Qu'un tel point d'Archimède soit ineffectif, il me semble qu'on en trouve trace dans cet étonnant rabattement final auquel procède Graf entre atelier intérieur et enfance, où l'inconscient devient l'opérateur d'égalisation, le médiateur de cette curieuse synonymie.

Je cite Graf :

- " On peut caractériser l'artiste comme étant celui qui, même comme homme mûr, conserve inentamée son âme d'enfant. " (20)

- " Les avatars de la vie qui poussent l'artiste à se mettre à l'oeuvre n'auraient pas la puissance de se lier aux arts s'ils n'étaient pas une réminiscence de l'expérience vécue de l'enfance. " (21)

- " L'âme des grands musiciens comme ce tous les autres artistes est une âme d'enfant. " (22)

- " Ce que nous avons nommé l'inconscient n'est rien d'autre que cette âme d'enfant. C'est la plus ancienne partie qui constitue la vie psychique, la couche préhistorique. " (23)

- " Ce que les artistes cherchent, c'est leur enfance. [...] Toutes les oeuvres artistiques sont des accomplissements de rêves de jeunesse. " (24)

- " Ce que nous avons nommé l'atelier intérieur de l'artiste, c'est en fait la chambre d'enfants, que hante un homme mûr avec de vieux jouets qu'il a amoureusement conservés. " (25)

Ce serait sans doute faire de la psychanalyse de boulevard que d'indexer cette insistance sur ce que l'on pressentir du père du " petit Hans ".

Mais enfin, comment comprendre comme une apothéose une telle chute de l'entreprise ?

 

En fin de compte la question posée en ouverture de ce livre par François Dachet me semble rester ouverte : " En fonction de quelle nécessité la psychanalyse devrait s'intéresser à la musique ? " (26)

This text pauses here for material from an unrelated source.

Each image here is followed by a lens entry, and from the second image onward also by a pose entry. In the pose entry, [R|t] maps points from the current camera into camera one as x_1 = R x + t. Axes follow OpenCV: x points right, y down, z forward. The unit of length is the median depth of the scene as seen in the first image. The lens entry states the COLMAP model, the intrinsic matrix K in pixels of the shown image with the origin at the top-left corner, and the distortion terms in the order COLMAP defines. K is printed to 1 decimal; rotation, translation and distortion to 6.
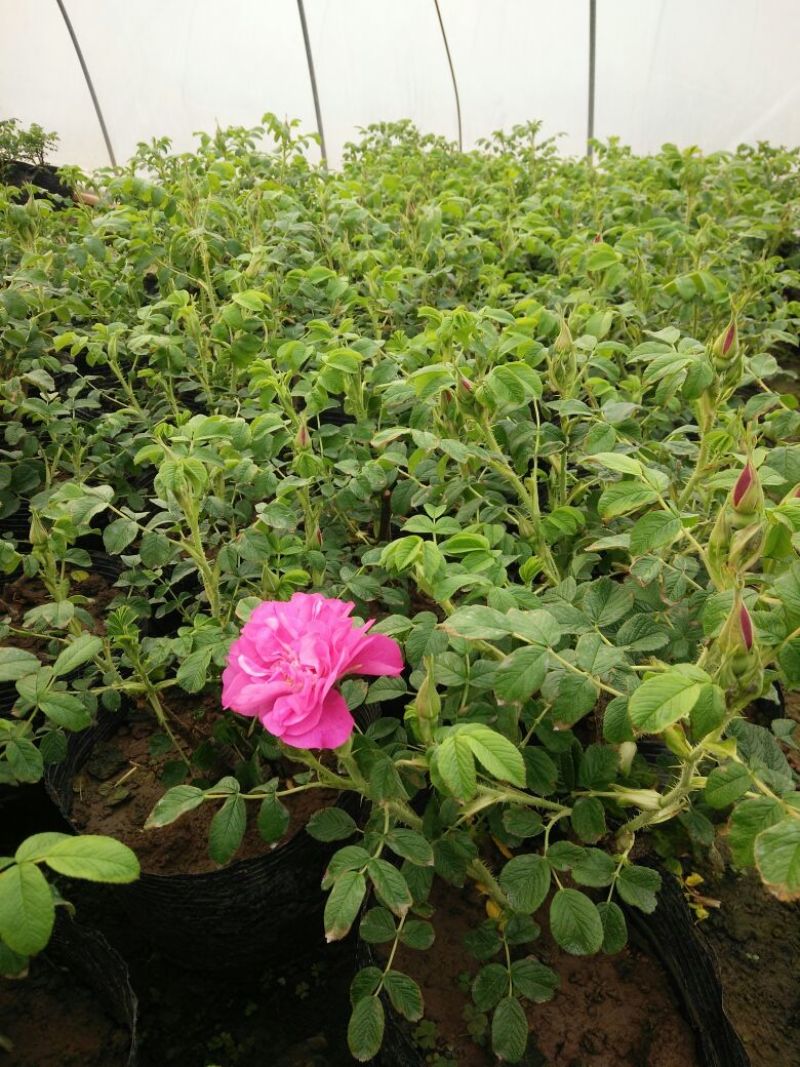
lens RADIAL K [[826.7, 0, 380.9], [0, 826.7, 533.7], [0, 0, 1]] dist [0.045071, -0.067287]
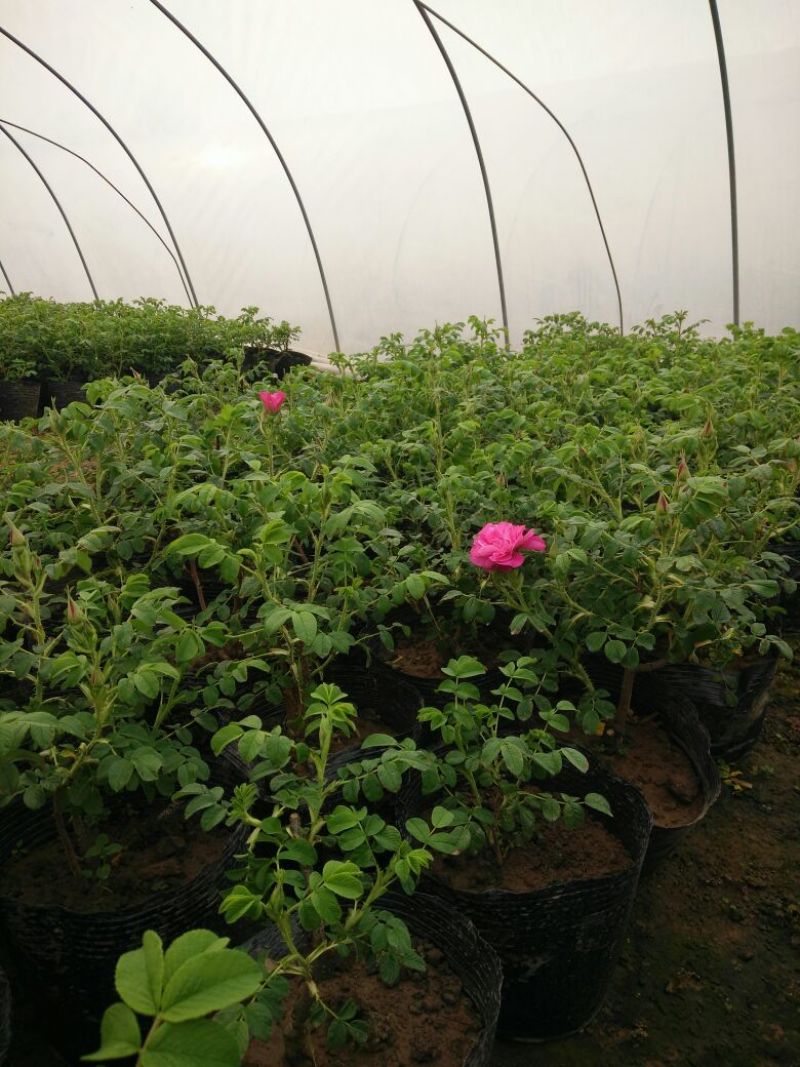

" Parler de la musique dans le fil musical présente de réelles difficultés. " ajoute-t-il (27). On a vu que le fil musicien posait sans doute moins de problèmes mais ne fournissait guère de réponses plus recevables.

Ma proposition serait de renouer le dialogue, un peu raté à Vienne au début de ce siècle, entre psychanalyse et musique en lui donnant aujourd'hui pour terrain d'épreuve les oeuvres musicales, leur écriture et leurs corps, pour les mettre en rapport non plus tant avec les musiciens, qui n'en sont que les supports fugitifs, qu'avec la musique elle-même, ses exigences de pensée, son régime propre d'existence, ses configurations logiques...

On pourrait retourner la question de François Dachet et poser celle-ci : en fonction de quelle nécessité la musique devrait-elle s'intéresser à la psychanalyse ? A cela, je donnerai en conclusion quelques réponses :

1) C'est pour le coup le musicien, non la musique, qui est susceptible de s'intéresser au dialogue avec les psychanalystes, singulièrement celui que j'appelle, empruntant à Victor Hugo ce qualificatif, le musicien pensif.

2) Le musicien pensif aimerait entendre - écouter, peut-être... - des psychanalystes traitant d'oeuvres musicales (non des musiciens !) et mettant en rapport ces oeuvres avec la musique, avec son espace propre de pensée, plutôt qu'avec les individus ayant traversé cet espace et qui furent, le temps de cette traversée, des musiciens in-individuels.

3) Il faut penser que les catégories qui semblent en partage entre pensivité musicienne et réflexion psychanalytique sont en fait des leurres plutôt que des zones de passage effectif. Ce qui serait intéressant de penser - et de penser alors doublement : selon les deux faces de la rencontre - serait de penser comment cela rate au point même où l'on croit partager, de penser l'impasse au point même d'une passe apparente.

Eclairer la faille au point le plus proche d'un mot partagé qui partage musiciens et psychanalystes, faire jouer cette faille latéralement et non plus frontalement, frotter donc les deux bords, c'est dans cet esprit qu'il m'a semblé judicieux de prendre l'initiative de cette matinée.